**DESCRIPTION OF THE TASK:** Wherever the string "height" turns up in the data, copy the whole line.

**MATERIAL FOR THE TASK:**
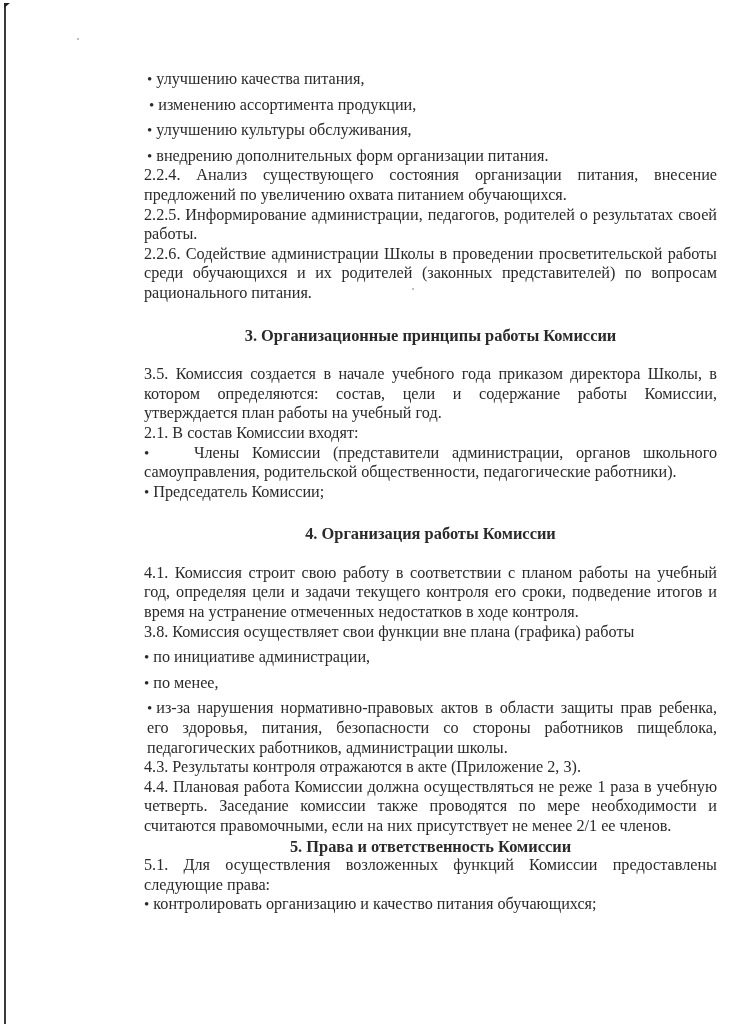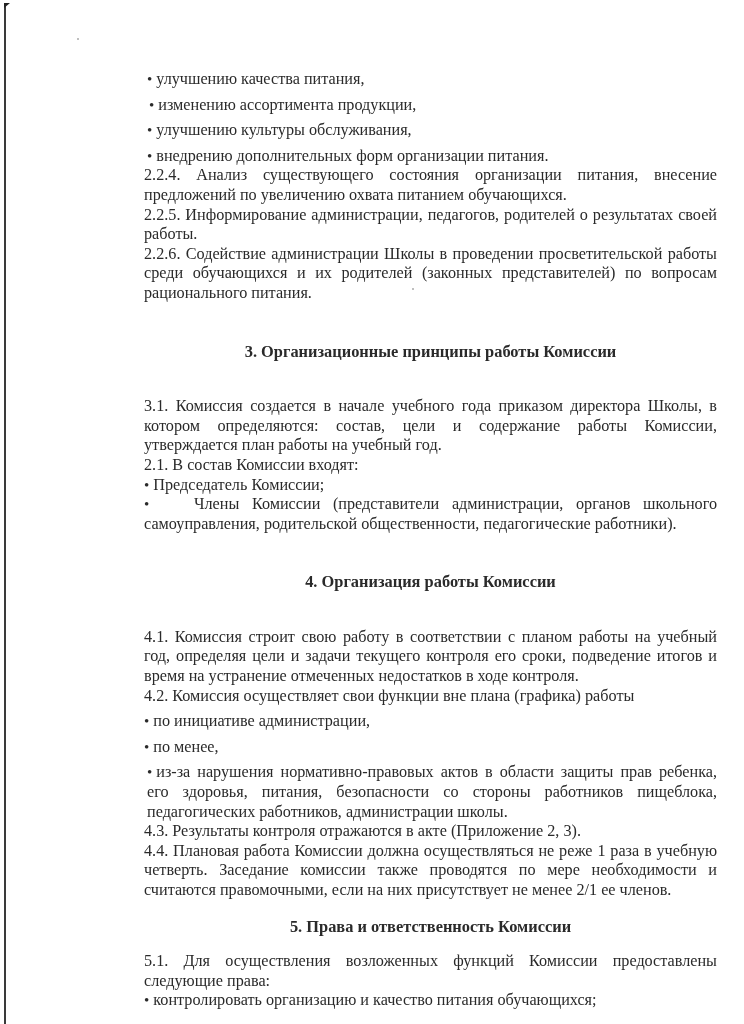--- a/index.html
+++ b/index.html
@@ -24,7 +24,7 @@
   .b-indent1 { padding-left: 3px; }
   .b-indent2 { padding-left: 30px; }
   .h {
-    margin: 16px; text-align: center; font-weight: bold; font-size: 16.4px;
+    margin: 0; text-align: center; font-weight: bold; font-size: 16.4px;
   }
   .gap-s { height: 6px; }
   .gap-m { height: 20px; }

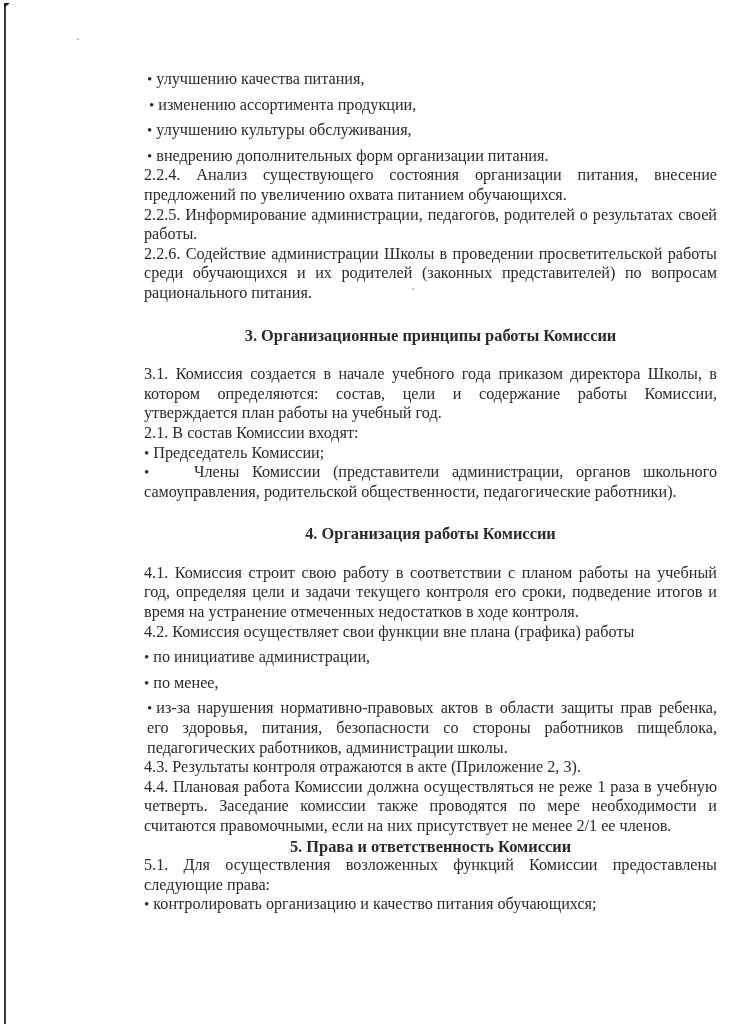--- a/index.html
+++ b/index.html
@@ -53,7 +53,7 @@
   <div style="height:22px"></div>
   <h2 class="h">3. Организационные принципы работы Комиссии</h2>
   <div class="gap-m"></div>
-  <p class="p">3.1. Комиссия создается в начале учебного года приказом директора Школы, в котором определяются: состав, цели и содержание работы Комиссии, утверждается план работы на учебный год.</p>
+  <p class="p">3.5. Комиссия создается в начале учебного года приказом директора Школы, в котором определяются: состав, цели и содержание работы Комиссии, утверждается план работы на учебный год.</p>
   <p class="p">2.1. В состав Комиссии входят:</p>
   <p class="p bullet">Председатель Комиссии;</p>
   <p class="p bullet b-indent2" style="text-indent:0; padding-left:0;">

**ANSWER SPACE:**
   .gap-s { height: 6px; }
   .gap-m { height: 20px; }
   <div style="height:22px"></div>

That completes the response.